Lista de puntos

Hay 3 puntos en «Cartas II» cuya materia es Opus Dei  → las dificultades durante la Guerra civil española .

Otra característica de nuestra servidumbre a la Iglesia es la ausencia de bombos y propagandas, la humildad personal y colectiva con que procuramos trabajar. Desde el principio de la Obra os he dicho que no necesitamos de ningún secreto, y que nuestra discreta reserva sobre las cosas que pertenecen a la intimidad de la conciencia de cada uno, aunque entonces fuera más necesaria, había de ser algo que viviéramos siempre con naturalidad.

Pero –insisto– sin secretos ni secreteos, que no necesitamos ni nos gustan. Soy aragonés y, hasta en lo humano de mi carácter, amo la sinceridad: siento una repulsión instintiva por todo lo que sean tapujos.

Hay gentes, sin embargo, que dan la impresión de vivir en el balcón, que se alimentan del qué dirán y de las estadísticas, y que parecen tener la simulación como regla de oro de su existencia. Tampoco con esa mentalidad se nos puede entender.

Una curiosidad enfermiza que lleve a investigar en la vida privada de los demás, a estar enterado de cosas que no deben salir del recinto de la conciencia, y que tantas veces no sirve más que para matar la vocación y hacer daño a la Iglesia, es incapaz de captar el hondo sentido cristiano de nuestro modo de trabajar.

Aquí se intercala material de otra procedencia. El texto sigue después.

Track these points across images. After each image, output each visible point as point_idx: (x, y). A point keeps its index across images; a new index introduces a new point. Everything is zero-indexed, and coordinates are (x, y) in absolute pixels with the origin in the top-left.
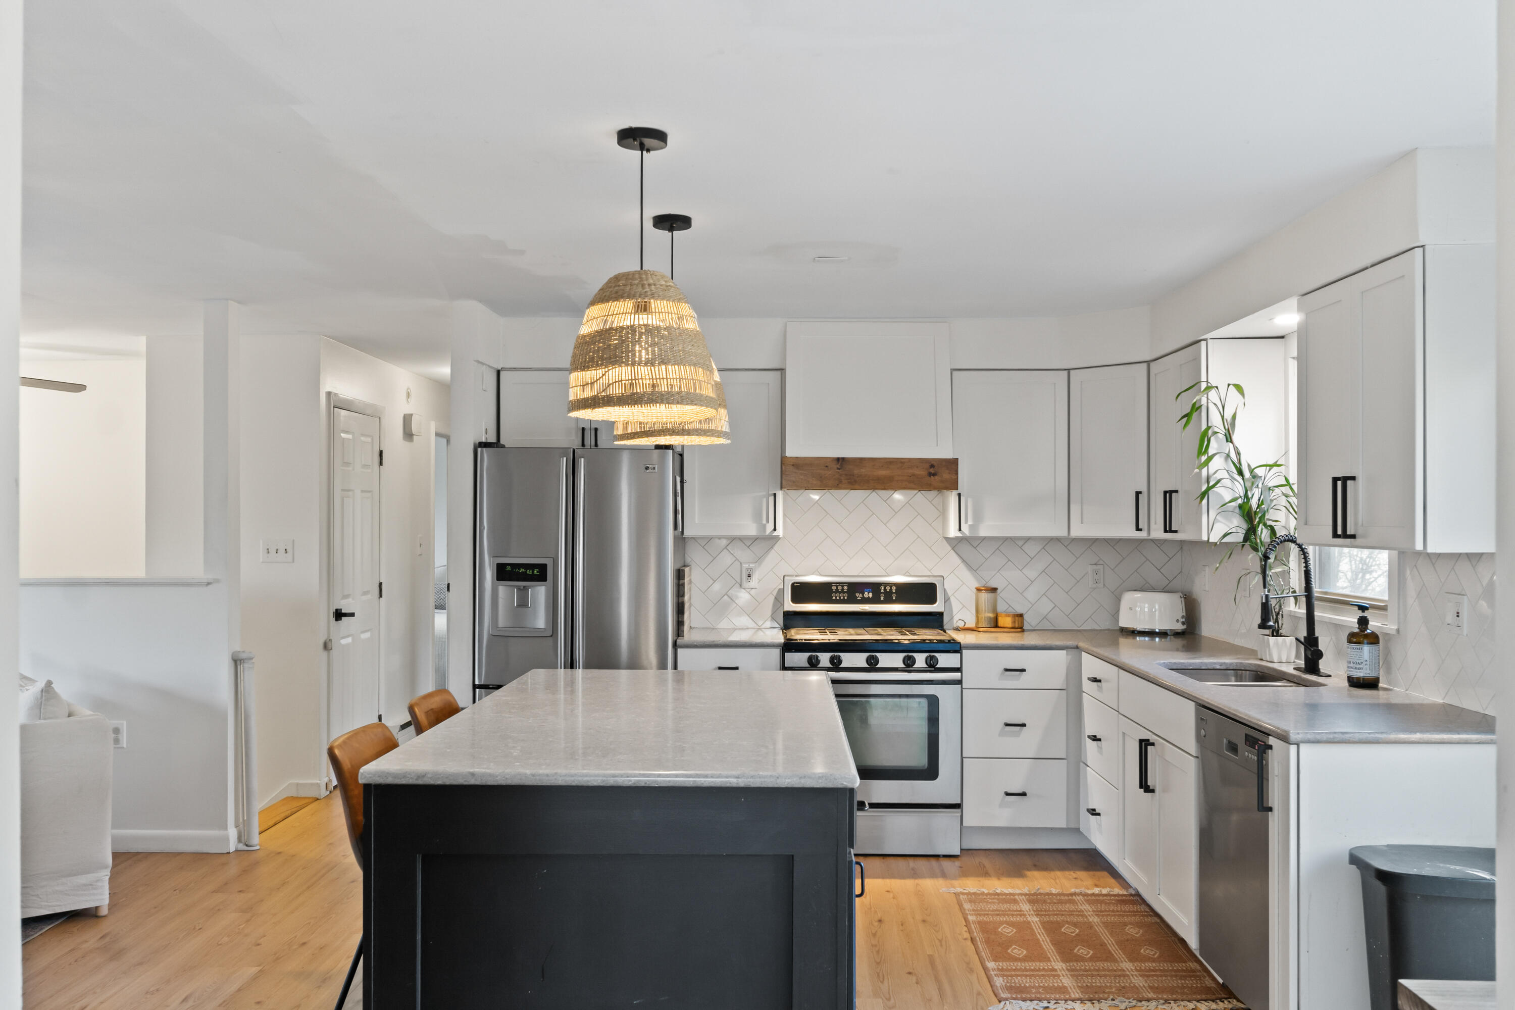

Son personas que hacen estadísticas de todo –menos del dinero que manejan–, y no parecen darse cuenta de que hay cosas espirituales, la mayoría de las que tienen importancia, que no pueden reducirse a números.

Ciertamente no desprecio las estadísticas, que considero necesarias, pero pienso –lo veo claramente– que no debe dárseles la publicidad que a veces se les concede. Y no me baso solo en el recuerdo de la reciente experiencia vivida en España, durante la persecución religiosa del dominio comunista, sino también en lo que conozco de otras naciones.

La inestabilidad política es casi constante en muchos países, que están expuestos de modo permanente a un movimiento de persecución anticatólica. En esas circunstancias no es en absoluto conveniente que los enemigos de la Iglesia encuentren, en publicaciones que recogen tales estadísticas o simplemente en los documentos de este tipo preparados en las curias episcopales, unos datos, a veces detalladísimos, que les servirán para destruir las fuerzas católicas organizadas. No se puede olvidar la prisa con que se dirigen los perseguidores a los archivos eclesiásticos.

Ni antes ni después de 1936 he intervenido directa o indirectamente en la política: si he tenido que esconderme, acosado como un criminal, ha sido solo por confesar la fe, aun cuando el Señor no me ha considerado digno de la palma del martirio. No obstante, tres veces he estado a punto de morir mártir: en una de esas ocasiones, ahorcaron delante de la casa en que vivíamos, a una persona que habían confundido conmigo.

El bien de la Iglesia exige –es realmente un deber– que se evite que sucedan cosas de ese estilo, que se aniquile a los servidores de Dios, como hicieron entonces, hace siete u ocho años, cuando han asesinado a tantos millares de sacerdotes y de simples fieles, y han destruido los templos y las casas religiosas.

Destruyeron también las casas en las que desarrollábamos nuestros apostolados, pero como los nombres de los hijos míos no figuraban en los documentos de la Curia episcopal, pudieron perseguirme solo a mí. Y casi todos los que entonces estaban conmigo siguieron en condiciones de trabajar por el bien de las almas, pasando inadvertidos en aquella caótica situación.